** RAW DATA follows **

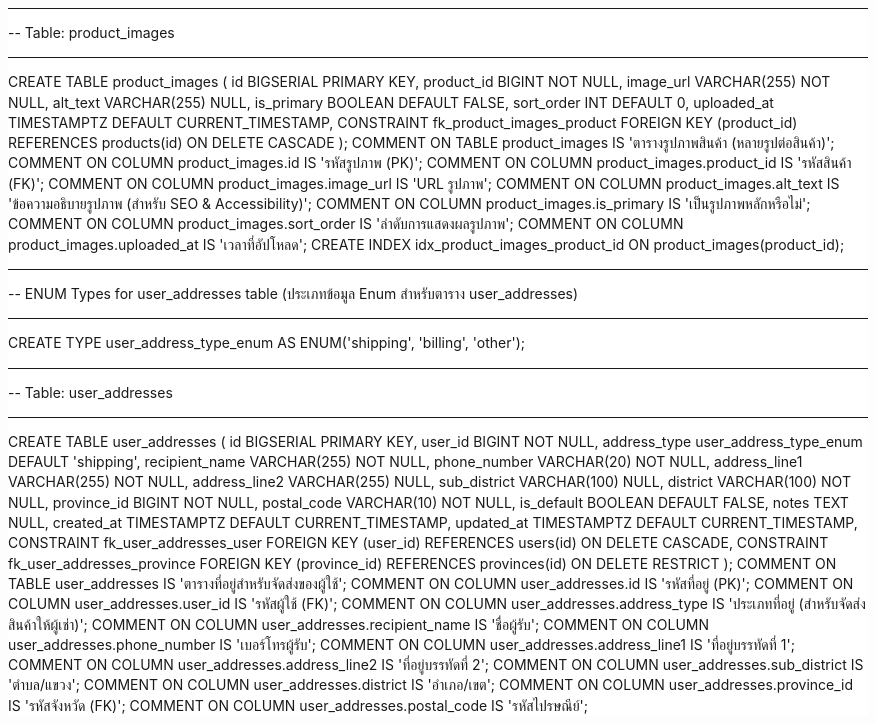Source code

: -- ---------------------------------
-- Table: product_images
-- ---------------------------------
CREATE TABLE product_images (
    id BIGSERIAL PRIMARY KEY,
    product_id BIGINT NOT NULL,
    image_url VARCHAR(255) NOT NULL,
    alt_text VARCHAR(255) NULL,
    is_primary BOOLEAN DEFAULT FALSE,
    sort_order INT DEFAULT 0,
    uploaded_at TIMESTAMPTZ DEFAULT CURRENT_TIMESTAMP,
    CONSTRAINT fk_product_images_product FOREIGN KEY (product_id) REFERENCES products(id) ON DELETE CASCADE
);
COMMENT ON TABLE product_images IS 'ตารางรูปภาพสินค้า (หลายรูปต่อสินค้า)';
COMMENT ON COLUMN product_images.id IS 'รหัสรูปภาพ (PK)';
COMMENT ON COLUMN product_images.product_id IS 'รหัสสินค้า (FK)';
COMMENT ON COLUMN product_images.image_url IS 'URL รูปภาพ';
COMMENT ON COLUMN product_images.alt_text IS 'ข้อความอธิบายรูปภาพ (สำหรับ SEO & Accessibility)';
COMMENT ON COLUMN product_images.is_primary IS 'เป็นรูปภาพหลักหรือไม่';
COMMENT ON COLUMN product_images.sort_order IS 'ลำดับการแสดงผลรูปภาพ';
COMMENT ON COLUMN product_images.uploaded_at IS 'เวลาที่อัปโหลด';
CREATE INDEX idx_product_images_product_id ON product_images(product_id);

-- ---------------------------------
-- ENUM Types for user_addresses table (ประเภทข้อมูล Enum สำหรับตาราง user_addresses)
-- ---------------------------------
CREATE TYPE user_address_type_enum AS ENUM('shipping', 'billing', 'other');

-- ---------------------------------
-- Table: user_addresses
-- ---------------------------------
CREATE TABLE user_addresses (
    id BIGSERIAL PRIMARY KEY,
    user_id BIGINT NOT NULL,
    address_type user_address_type_enum DEFAULT 'shipping',
    recipient_name VARCHAR(255) NOT NULL,
    phone_number VARCHAR(20) NOT NULL,
    address_line1 VARCHAR(255) NOT NULL,
    address_line2 VARCHAR(255) NULL,
    sub_district VARCHAR(100) NULL,
    district VARCHAR(100) NOT NULL,
    province_id BIGINT NOT NULL,
    postal_code VARCHAR(10) NOT NULL,
    is_default BOOLEAN DEFAULT FALSE,
    notes TEXT NULL,
    created_at TIMESTAMPTZ DEFAULT CURRENT_TIMESTAMP,
    updated_at TIMESTAMPTZ DEFAULT CURRENT_TIMESTAMP,
    CONSTRAINT fk_user_addresses_user FOREIGN KEY (user_id) REFERENCES users(id) ON DELETE CASCADE,
    CONSTRAINT fk_user_addresses_province FOREIGN KEY (province_id) REFERENCES provinces(id) ON DELETE RESTRICT
);
COMMENT ON TABLE user_addresses IS 'ตารางที่อยู่สำหรับจัดส่งของผู้ใช้';
COMMENT ON COLUMN user_addresses.id IS 'รหัสที่อยู่ (PK)';
COMMENT ON COLUMN user_addresses.user_id IS 'รหัสผู้ใช้ (FK)';
COMMENT ON COLUMN user_addresses.address_type IS 'ประเภทที่อยู่ (สำหรับจัดส่งสินค้าให้ผู้เช่า)';
COMMENT ON COLUMN user_addresses.recipient_name IS 'ชื่อผู้รับ';
COMMENT ON COLUMN user_addresses.phone_number IS 'เบอร์โทรผู้รับ';
COMMENT ON COLUMN user_addresses.address_line1 IS 'ที่อยู่บรรทัดที่ 1';
COMMENT ON COLUMN user_addresses.address_line2 IS 'ที่อยู่บรรทัดที่ 2';
COMMENT ON COLUMN user_addresses.sub_district IS 'ตำบล/แขวง';
COMMENT ON COLUMN user_addresses.district IS 'อำเภอ/เขต';
COMMENT ON COLUMN user_addresses.province_id IS 'รหัสจังหวัด (FK)';
COMMENT ON COLUMN user_addresses.postal_code IS 'รหัสไปรษณีย์';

** End of RAW DATA **

- TASK DIRECTIONS -
Since pictures are not part of the copy, set down only the remaining data exactly.

- ANSWER BOX -
Source code

: -- ---------------------------------
-- Table: product_images
-- ---------------------------------
CREATE TABLE product_images (
    id BIGSERIAL PRIMARY KEY,
    product_id BIGINT NOT NULL,
    image_url VARCHAR(255) NOT NULL,
    alt_text VARCHAR(255) NULL,
    is_primary BOOLEAN DEFAULT FALSE,
    sort_order INT DEFAULT 0,
    uploaded_at TIMESTAMPTZ DEFAULT CURRENT_TIMESTAMP,
    CONSTRAINT fk_product_images_product FOREIGN KEY (product_id) REFERENCES products(id) ON DELETE CASCADE
);
COMMENT ON TABLE product_images IS 'ตารางรูปภาพสินค้า (หลายรูปต่อสินค้า)';
COMMENT ON COLUMN product_images.id IS 'รหัสรูปภาพ (PK)';
COMMENT ON COLUMN product_images.product_id IS 'รหัสสินค้า (FK)';
COMMENT ON COLUMN product_images.image_url IS 'URL รูปภาพ';
COMMENT ON COLUMN product_images.alt_text IS 'ข้อความอธิบายรูปภาพ (สำหรับ SEO & Accessibility)';
COMMENT ON COLUMN product_images.is_primary IS 'เป็นรูปภาพหลักหรือไม่';
COMMENT ON COLUMN product_images.sort_order IS 'ลำดับการแสดงผลรูปภาพ';
COMMENT ON COLUMN product_images.uploaded_at IS 'เวลาที่อัปโหลด';
CREATE INDEX idx_product_images_product_id ON product_images(product_id);

-- ---------------------------------
-- ENUM Types for user_addresses table (ประเภทข้อมูล Enum สำหรับตาราง user_addresses)
-- ---------------------------------
CREATE TYPE user_address_type_enum AS ENUM('shipping', 'billing', 'other');

-- ---------------------------------
-- Table: user_addresses
-- ---------------------------------
CREATE TABLE user_addresses (
    id BIGSERIAL PRIMARY KEY,
    user_id BIGINT NOT NULL,
    address_type user_address_type_enum DEFAULT 'shipping',
    recipient_name VARCHAR(255) NOT NULL,
    phone_number VARCHAR(20) NOT NULL,
    address_line1 VARCHAR(255) NOT NULL,
    address_line2 VARCHAR(255) NULL,
    sub_district VARCHAR(100) NULL,
    district VARCHAR(100) NOT NULL,
    province_id BIGINT NOT NULL,
    postal_code VARCHAR(10) NOT NULL,
    is_default BOOLEAN DEFAULT FALSE,
    notes TEXT NULL,
    created_at TIMESTAMPTZ DEFAULT CURRENT_TIMESTAMP,
    updated_at TIMESTAMPTZ DEFAULT CURRENT_TIMESTAMP,
    CONSTRAINT fk_user_addresses_user FOREIGN KEY (user_id) REFERENCES users(id) ON DELETE CASCADE,
    CONSTRAINT fk_user_addresses_province FOREIGN KEY (province_id) REFERENCES provinces(id) ON DELETE RESTRICT
);
COMMENT ON TABLE user_addresses IS 'ตารางที่อยู่สำหรับจัดส่งของผู้ใช้';
COMMENT ON COLUMN user_addresses.id IS 'รหัสที่อยู่ (PK)';
COMMENT ON COLUMN user_addresses.user_id IS 'รหัสผู้ใช้ (FK)';
COMMENT ON COLUMN user_addresses.address_type IS 'ประเภทที่อยู่ (สำหรับจัดส่งสินค้าให้ผู้เช่า)';
COMMENT ON COLUMN user_addresses.recipient_name IS 'ชื่อผู้รับ';
COMMENT ON COLUMN user_addresses.phone_number IS 'เบอร์โทรผู้รับ';
COMMENT ON COLUMN user_addresses.address_line1 IS 'ที่อยู่บรรทัดที่ 1';
COMMENT ON COLUMN user_addresses.address_line2 IS 'ที่อยู่บรรทัดที่ 2';
COMMENT ON COLUMN user_addresses.sub_district IS 'ตำบล/แขวง';
COMMENT ON COLUMN user_addresses.district IS 'อำเภอ/เขต';
COMMENT ON COLUMN user_addresses.province_id IS 'รหัสจังหวัด (FK)';
COMMENT ON COLUMN user_addresses.postal_code IS 'รหัสไปรษณีย์';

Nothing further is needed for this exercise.